In a very controversial way, and without environmental studies, the President decided to open a corridor in the middle of the jungle, between Cancún and Tulum, near the quarries, to build the railway line.

The project requires huge amounts of gravel to stabilize the rails, as well as a port to transport the rails, vehicles and other equipment needed for the work to the jungle.

Vulcan Materials has the gravel and a deepwater port, Punta Venado, which it uses to export the gravel to Florida, where it is used in road projects. López Obrador also wants Vulcan to manage a dock for cruise ships. To that end, he offered her a “deal”: either open a water park and manage the dock for cruise ships, or the government closes the quarries. He also threatened other measures.

“I am waiting for a response to a proposal that we made to them, because otherwise we are going to proceed legally,” warned the President on April 19, in the best Trump style.

Andrés Manuel López Obrador, President of Mexico, shows part of the area that has been deforested by the passage of the Mayan Train, and reiterated that the American company Vulcan Materials Company, which was dedicated to extracting rocky material from the beach, in Quintana, has damaged the most.
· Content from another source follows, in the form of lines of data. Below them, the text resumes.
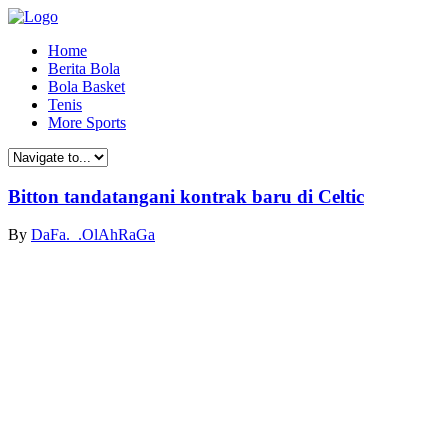
Home
Berita Bola
Bola Basket
Tenis
More Sports
Bitton tandatangani kontrak baru di Celtic
By
DaFa._.OlAhRaGa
Roo.
Andrés Manuel López Obrador, President of Mexico, shows part of the area that has been deforested by the passage of the Mayan Train, and reiterated that the American company Vulcan Materials Company, which was dedicated to extracting rocky material from the beach, in Quintana, has damaged the most. Roo. Photo: Moisés Pablo, Cuartoscuro

On Monday, Vulcan Materials issued a statement in which it said it was “open to supplying the necessary materials for the construction of the Mayan Train and other infrastructure projects, and to improving the port’s capacity so that the train’s construction materials can be transferred.” .

The firm also told the government that it was willing to build “a large ecotourism complex, suggested by the Mexican government, on company land, as long as the company can continue to serve its customers” of gravel.

Vulcan added that it was “also prepared to explore an expansion of the Puerto Venado maritime terminal so that it can receive passengers, cargo and other vessels in the coming years.”

A person familiar with the government’s disputes with private firms, who is not authorized to give his name, said that López Obrador tends to overwhelm companies with his rhetoric, but that he does not appear to be overstepping the mark.

“He appeals to rhetoric, but he does not act like a caudillo,” he said. “He barks more than he bites.”

Former President Donald Trump at an event in Conroe, Texas, on January 29, 2022.
Former President Donald Trump at an event in Conroe, Texas, on Jan. 29, 2022. Photo: Jason Fochtman/Houston Chronicle via AP

“A firm was asked to do something it didn’t want to do and (the company) started receiving calls from government agencies saying that they were reviewing the contracts they had with it. But they were not canceled,” she recounted. “Are they applying pressure? Yes, sure. But is it illegal?